Caravella was desperately unlucky to spend his first season in the A-League alongside a number of third-rate plodders from the English lower leagues, in a squad assembled without much imagination by John Adshead. As a result, Caravella's bright performances tended to be obscured by the Knights' poor results, and he spent the following winter with Sydney Olympic in the NSW state league...again, looking a notch above his team-mates, as my Well-Informed Covite friend regularly observed.
After a spell in Holland, he has been sensibly snapped up by the new franchise, and last night he ensured that his side made light of the absence of Jason Culina. In fact, with his darting runs, purposeful movement and neat skills, he made more of a contribution than Culina had the previous week against the Jets.
His companion in the three-quarter line, Robson, showed class in patches but was disappointingly static at other times. Caravella, by contrast, was always mobile, even if his passing wasn't always precise.
As for Culina himself, he was back in a defensive role in Seoul, and looked as insipid as ever in a Socceroo shirt. It was interesting to compare the midfield of Mile Jedinak and Luke Wilkshire, in action against Ireland, to the well-known Grella-Culina axis which operated again in Seoul. Such a comparison would not reflect kindly on the latter, to be honest.
Culina, in the green and gold, is yet to move beyond the square passes and occasional dinks to the wing which have been his trademarks in recent times. As for Grella, his propensity for giving away needless fouls is becoming a genuine worry.
Two incidents which summed up the problems of the Culina-Grella combination in the second half in Seoul: the Koreans' third goal, when Culina was a complete specator in the area while Park Chu-Young moved himself into position for a shot, and a moment some minutes earlier, when Grella nastily elbowed Lee Jung-Soo on the goal-line after a good chance for the Koreans (unnoticed by the referee, fortunately).

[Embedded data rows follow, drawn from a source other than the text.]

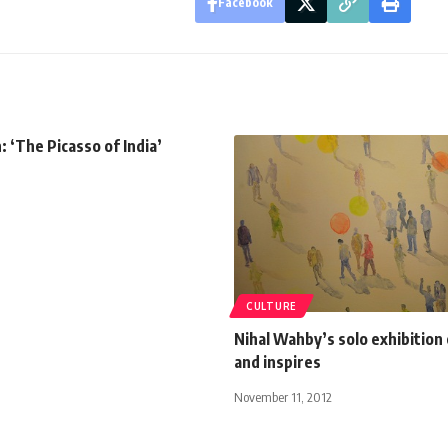
Facebook
: ‘The Picasso of India’
CULTURE
Nihal Wahby’s solo exhibition
and inspires
November 11, 2012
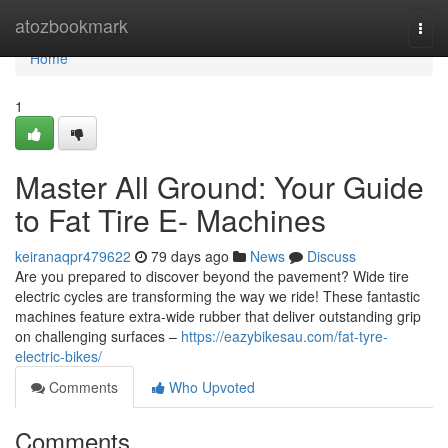
Home
atozbookmark
Togg
navi
Home
1
Master All Ground: Your Guide
to Fat Tire E- Machines
keiranaqpr479622
79 days ago
News
Discuss
Are you prepared to discover beyond the pavement? Wide tire
electric cycles are transforming the way we ride! These fantastic
machines feature extra-wide rubber that deliver outstanding grip
on challenging surfaces –
https://eazybikesau.com/fat-tyre-
electric-bikes/
Comments
Who Upvoted
Comments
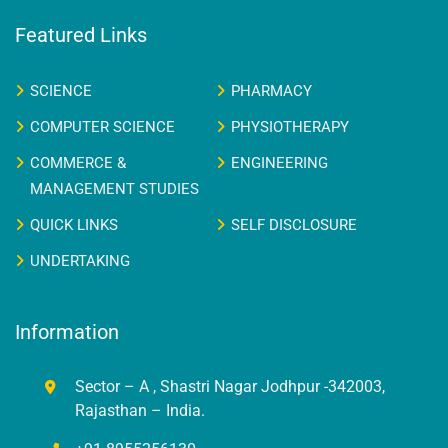
Featured Links
SCIENCE
PHARMACY
COMPUTER SCIENCE
PHYSIOTHERAPY
COMMERCE &
ENGINEERING
MANAGEMENT STUDIES
QUICK LINKS
SELF DISCLOSURE
UNDERTAKING
Information
Sector – A , Shastri Nagar Jodhpur -342003,
Rajasthan – India.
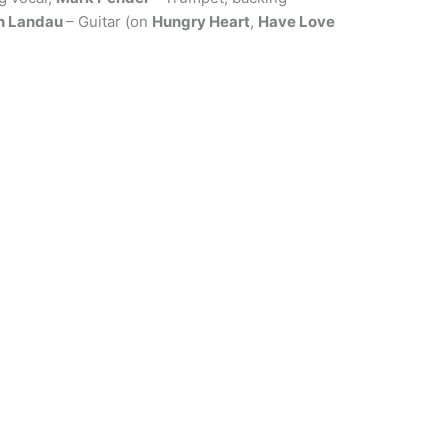
n Landau
– Guitar (on
Hungry Heart
,
Have Love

Thursday, September 03, 2009
Delayed Dozen - update
In all probability, this is good news for the A-League. It's surely inconceivable that the FFA will consider the nebulous bid fronted by a Socceroo captain who can't even find a club of his own at the moment; Canberra is the only realistic option if they are going to expand to twelve teams in 2010/11.
The further expansion has undoubtedly been precipitate. The market manoeuvres of the AFL on the one hand, and the blackmail of the Asian confederation on the other, have scared the national body into two jumps in two seasons, which would never have been considered in more "peaceful" times. The relief is that the high-risk insertion of two same-city franchises will not happen now, barring a bizarre turnaround.

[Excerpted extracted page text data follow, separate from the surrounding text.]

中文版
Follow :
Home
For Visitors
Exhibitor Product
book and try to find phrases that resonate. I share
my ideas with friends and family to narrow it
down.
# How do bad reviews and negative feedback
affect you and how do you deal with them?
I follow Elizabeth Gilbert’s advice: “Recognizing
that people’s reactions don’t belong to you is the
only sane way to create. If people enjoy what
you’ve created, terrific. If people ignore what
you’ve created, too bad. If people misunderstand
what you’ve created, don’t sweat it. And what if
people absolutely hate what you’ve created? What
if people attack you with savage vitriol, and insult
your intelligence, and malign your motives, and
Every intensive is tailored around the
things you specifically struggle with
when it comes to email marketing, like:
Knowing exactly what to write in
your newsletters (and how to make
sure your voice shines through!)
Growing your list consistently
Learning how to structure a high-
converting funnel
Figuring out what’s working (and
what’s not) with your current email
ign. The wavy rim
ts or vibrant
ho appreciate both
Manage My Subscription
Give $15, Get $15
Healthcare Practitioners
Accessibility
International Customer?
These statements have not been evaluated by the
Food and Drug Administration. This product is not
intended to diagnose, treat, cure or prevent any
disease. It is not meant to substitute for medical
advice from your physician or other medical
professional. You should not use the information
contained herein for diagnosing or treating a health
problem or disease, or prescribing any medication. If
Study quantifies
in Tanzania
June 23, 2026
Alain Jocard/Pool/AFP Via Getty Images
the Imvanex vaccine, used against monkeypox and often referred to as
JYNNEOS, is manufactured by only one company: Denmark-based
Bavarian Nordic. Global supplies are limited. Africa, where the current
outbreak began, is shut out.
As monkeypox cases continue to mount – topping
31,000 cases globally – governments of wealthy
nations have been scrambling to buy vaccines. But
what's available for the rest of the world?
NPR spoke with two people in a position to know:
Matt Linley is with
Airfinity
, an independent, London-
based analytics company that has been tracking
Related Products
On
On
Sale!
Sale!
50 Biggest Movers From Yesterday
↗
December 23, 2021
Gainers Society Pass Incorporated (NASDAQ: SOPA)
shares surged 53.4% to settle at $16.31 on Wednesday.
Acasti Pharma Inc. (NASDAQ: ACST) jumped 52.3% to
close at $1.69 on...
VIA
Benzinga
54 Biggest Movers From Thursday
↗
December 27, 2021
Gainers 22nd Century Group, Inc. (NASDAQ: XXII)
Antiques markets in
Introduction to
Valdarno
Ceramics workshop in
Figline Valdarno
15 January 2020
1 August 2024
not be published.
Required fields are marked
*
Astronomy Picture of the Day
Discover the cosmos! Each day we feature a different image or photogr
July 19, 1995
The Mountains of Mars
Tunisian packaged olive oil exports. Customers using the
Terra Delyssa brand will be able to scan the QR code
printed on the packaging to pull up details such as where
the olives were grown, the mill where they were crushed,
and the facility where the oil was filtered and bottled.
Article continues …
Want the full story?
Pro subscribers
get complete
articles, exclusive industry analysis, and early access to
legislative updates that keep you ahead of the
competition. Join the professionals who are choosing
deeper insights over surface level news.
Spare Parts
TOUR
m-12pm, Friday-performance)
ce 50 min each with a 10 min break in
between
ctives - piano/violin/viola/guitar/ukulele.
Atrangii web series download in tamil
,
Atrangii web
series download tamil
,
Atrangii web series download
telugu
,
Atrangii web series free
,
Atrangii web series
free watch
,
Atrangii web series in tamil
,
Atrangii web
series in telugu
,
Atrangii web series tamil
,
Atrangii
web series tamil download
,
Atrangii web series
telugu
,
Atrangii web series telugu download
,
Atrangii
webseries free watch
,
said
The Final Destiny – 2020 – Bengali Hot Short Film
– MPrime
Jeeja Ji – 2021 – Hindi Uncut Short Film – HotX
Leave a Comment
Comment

And if they are still not prepared to accept Canberra, what's it to be for next season? 11 teams would be extremely awkward; there are very few national leagues with an odd number of sides.

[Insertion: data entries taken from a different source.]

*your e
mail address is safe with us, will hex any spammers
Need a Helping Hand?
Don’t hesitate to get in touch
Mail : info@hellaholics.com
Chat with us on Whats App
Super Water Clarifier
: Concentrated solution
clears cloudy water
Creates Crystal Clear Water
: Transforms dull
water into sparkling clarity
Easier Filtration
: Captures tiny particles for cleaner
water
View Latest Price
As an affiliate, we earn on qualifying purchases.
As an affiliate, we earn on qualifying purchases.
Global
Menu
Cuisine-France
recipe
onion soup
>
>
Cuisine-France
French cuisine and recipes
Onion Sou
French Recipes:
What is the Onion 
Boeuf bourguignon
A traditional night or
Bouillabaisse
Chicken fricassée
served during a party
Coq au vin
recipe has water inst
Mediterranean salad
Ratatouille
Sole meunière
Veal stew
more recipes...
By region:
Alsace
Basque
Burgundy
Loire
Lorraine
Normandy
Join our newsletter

The other, dreadful, possibility is the removal of Wellington as a sop to the Asian confederation, thereby keeping it at ten teams. The Kiwis would have a right to be mightily annoyed should this come to pass: the Phoenix have been competitive for the last two years, they have established a decent fanbase, and the continuing presence of a New Zealand side in the A-League has been an important gesture towards our near neighbours, who probably still feel a little aggrieved about Australia jumping ship for Asia in 2006.
Instead, the FFA should take the plunge and allow the Canberra bid its chance.